Saved data entries
- Opening Delimiter -
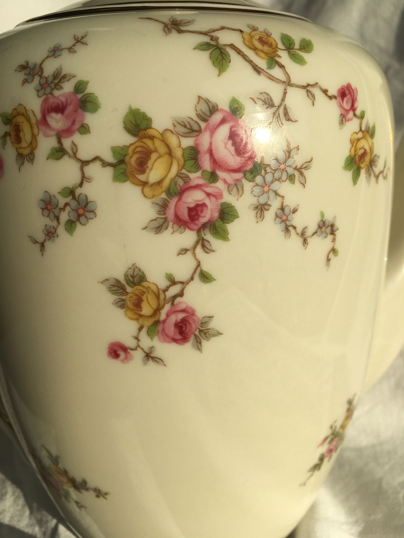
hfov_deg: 48.2
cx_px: 202
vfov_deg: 61.7
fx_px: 451
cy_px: 269
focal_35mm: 29
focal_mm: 4.15
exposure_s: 1/1221
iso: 25
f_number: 2.2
- Closing Delimiter -
EXERCISE: Give the data above again, exactly and completely. No pictures go in.

RESULT:
hfov_deg: 48.2
cx_px: 202
vfov_deg: 61.7
fx_px: 451
cy_px: 269
focal_35mm: 29
focal_mm: 4.15
exposure_s: 1/1221
iso: 25
f_number: 2.2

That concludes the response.